## Problem Description and Formulation

The problem is a linear programming optimization problem. Gary needs to minimize his cost of consuming noodles and cakes while adhering to the constraints on proteins and minerals intake.

### Decision Variables
- Let \(N\) be the number of servings of noodles Gary eats.
- Let \(C\) be the number of servings of cakes Gary eats.

### Objective Function
The objective is to minimize the total cost, which is given by \(3N + 5C\), as noodles cost $3 per serving and cakes cost $5 per serving.

### Constraints
1. **Proteins Constraint**: A serving of noodles contains 5 units of proteins, and a serving of cake contains 4 units of proteins. Gary wants to receive at most 100 units of proteins. This can be represented as \(5N + 4C \leq 100\).
2. **Minerals Constraint**: A serving of noodles contains 12 units of minerals, and a serving of cake contains 8 units of minerals. Gary wants to receive at most 30 units of minerals.
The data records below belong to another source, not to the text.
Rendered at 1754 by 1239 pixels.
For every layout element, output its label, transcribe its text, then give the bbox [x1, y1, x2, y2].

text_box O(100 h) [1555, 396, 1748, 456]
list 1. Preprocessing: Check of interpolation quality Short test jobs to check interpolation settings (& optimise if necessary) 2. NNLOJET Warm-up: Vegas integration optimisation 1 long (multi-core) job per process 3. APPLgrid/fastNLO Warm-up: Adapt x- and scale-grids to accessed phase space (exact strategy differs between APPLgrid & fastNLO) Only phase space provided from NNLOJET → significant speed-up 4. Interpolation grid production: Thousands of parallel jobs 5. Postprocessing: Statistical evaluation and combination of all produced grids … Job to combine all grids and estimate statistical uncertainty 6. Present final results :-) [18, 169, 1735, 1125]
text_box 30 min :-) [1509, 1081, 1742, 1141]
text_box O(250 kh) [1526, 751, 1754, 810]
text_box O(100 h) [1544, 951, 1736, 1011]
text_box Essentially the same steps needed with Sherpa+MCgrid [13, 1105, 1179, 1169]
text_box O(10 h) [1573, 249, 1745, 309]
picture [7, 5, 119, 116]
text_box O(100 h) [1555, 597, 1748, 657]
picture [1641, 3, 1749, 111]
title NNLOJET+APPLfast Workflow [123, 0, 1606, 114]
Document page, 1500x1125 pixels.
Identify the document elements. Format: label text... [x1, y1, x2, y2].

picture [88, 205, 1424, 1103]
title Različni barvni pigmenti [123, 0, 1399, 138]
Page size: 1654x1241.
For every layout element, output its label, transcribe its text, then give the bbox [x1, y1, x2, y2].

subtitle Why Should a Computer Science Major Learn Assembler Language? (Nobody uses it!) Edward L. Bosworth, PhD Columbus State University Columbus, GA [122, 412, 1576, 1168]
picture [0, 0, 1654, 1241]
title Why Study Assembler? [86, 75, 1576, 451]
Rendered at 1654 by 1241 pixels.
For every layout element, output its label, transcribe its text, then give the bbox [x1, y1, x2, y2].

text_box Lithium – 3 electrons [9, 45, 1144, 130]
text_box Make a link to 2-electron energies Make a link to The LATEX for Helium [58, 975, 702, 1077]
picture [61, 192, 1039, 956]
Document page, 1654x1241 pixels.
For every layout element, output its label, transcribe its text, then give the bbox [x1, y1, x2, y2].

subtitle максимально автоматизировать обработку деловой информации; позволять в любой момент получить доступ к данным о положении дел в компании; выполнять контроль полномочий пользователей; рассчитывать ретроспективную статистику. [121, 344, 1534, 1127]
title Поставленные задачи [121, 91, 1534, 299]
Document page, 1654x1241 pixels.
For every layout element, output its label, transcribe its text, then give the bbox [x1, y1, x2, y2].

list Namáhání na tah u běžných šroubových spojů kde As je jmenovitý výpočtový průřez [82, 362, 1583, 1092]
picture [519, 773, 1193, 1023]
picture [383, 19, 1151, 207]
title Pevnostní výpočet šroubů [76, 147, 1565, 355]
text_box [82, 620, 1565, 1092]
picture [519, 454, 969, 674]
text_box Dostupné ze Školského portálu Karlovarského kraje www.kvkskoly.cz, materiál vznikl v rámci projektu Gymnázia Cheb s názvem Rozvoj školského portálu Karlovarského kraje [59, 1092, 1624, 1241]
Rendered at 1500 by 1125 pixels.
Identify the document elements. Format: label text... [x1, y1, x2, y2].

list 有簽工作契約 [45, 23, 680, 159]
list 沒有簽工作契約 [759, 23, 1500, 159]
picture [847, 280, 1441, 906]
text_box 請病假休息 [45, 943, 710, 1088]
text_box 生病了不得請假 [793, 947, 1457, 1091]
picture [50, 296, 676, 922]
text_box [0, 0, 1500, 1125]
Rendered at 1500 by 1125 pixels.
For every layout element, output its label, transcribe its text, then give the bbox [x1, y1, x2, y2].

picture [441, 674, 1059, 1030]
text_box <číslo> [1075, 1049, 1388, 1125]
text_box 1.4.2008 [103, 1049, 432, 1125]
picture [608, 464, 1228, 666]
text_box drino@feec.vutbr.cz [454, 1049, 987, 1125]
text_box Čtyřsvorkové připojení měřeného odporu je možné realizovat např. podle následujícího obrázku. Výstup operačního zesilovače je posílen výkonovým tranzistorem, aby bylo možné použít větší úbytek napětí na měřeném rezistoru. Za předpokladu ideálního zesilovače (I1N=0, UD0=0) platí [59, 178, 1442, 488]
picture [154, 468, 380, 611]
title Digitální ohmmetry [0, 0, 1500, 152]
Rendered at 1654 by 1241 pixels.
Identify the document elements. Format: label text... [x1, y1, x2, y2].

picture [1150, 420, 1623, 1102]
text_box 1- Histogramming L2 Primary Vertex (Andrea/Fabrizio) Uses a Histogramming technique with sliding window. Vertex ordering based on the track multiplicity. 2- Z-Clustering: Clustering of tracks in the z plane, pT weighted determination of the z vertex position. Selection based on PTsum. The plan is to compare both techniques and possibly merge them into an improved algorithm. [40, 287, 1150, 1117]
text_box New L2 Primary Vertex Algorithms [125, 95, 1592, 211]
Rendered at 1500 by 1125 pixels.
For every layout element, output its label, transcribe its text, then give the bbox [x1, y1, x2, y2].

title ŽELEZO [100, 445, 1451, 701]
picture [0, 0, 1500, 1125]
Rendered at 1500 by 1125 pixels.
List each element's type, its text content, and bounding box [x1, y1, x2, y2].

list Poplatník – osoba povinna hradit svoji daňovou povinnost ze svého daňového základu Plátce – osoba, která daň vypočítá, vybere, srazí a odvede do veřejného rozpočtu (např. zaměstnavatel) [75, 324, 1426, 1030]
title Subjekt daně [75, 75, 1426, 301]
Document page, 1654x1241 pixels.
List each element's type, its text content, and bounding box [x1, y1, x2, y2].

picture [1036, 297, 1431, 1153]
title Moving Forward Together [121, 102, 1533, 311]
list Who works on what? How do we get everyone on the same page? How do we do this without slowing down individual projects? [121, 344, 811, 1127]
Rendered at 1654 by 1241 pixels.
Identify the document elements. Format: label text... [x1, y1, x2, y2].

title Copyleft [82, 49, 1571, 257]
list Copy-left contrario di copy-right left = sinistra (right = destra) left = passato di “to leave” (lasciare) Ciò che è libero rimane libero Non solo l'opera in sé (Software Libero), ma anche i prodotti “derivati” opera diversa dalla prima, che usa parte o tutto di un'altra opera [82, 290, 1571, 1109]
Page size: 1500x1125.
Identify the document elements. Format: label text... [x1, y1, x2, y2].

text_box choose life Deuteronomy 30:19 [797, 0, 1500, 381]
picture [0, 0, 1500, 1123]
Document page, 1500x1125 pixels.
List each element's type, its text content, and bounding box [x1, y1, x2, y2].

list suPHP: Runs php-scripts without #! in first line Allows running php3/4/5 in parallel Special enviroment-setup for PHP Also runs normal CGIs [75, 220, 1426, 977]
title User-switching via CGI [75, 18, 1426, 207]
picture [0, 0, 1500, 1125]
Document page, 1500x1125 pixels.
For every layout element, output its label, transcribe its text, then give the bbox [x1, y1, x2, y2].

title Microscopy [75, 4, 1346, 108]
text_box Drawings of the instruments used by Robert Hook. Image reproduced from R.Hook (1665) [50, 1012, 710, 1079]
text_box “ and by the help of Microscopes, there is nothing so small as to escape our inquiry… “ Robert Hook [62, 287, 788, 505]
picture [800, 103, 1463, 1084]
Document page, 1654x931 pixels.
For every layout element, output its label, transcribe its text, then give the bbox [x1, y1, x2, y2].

This can be represented as \(12N + 8C \leq 30\).
3. **Non-Negativity Constraint**: The number of servings of noodles and cakes cannot be negative, i.e., \(N \geq 0\) and \(C \geq 0\).

## Gurobi Code

```python
import gurobi

def solve_diet_problem():
    # Create a new model
    model = gurobi.Model()

    # Define the decision variables
    N = model.addVar(name="noodles", lb=0, ub=gurobi.GRB.INFINITY)
    C = model.addVar(name="cakes", lb=0, ub=gurobi.GRB.INFINITY)

    # Define the objective function
    model.setObjective(3*N + 5*C, gurobi.GRB.MINIMIZE)

    # Add constraints
    model.addConstr(5*N + 4*C <= 100, name="proteins_constraint")
    model.addConstr(12*N + 8*C <= 30, name="minerals_constraint")

    # Optimize the model
    model.optimize()

    # Check if the model is optimized
    if model.status == gurobi.GRB.Status.OPTIMAL:
        print("Optimal Solution:")
        print(f"Noodles: {N.varValue}")
        print(f"Cakes: {C.varValue}")
        print(f"Cost: {model.objVal}")
    else:
        print("The model is infeasible or unbounded.")

solve_diet_problem()
```

This code defines the optimization problem using Gurobi's Python interface, solves it, and prints out the optimal number of servings of noodles and cakes that Gary should eat to minimize his cost while adhering to the given constraints.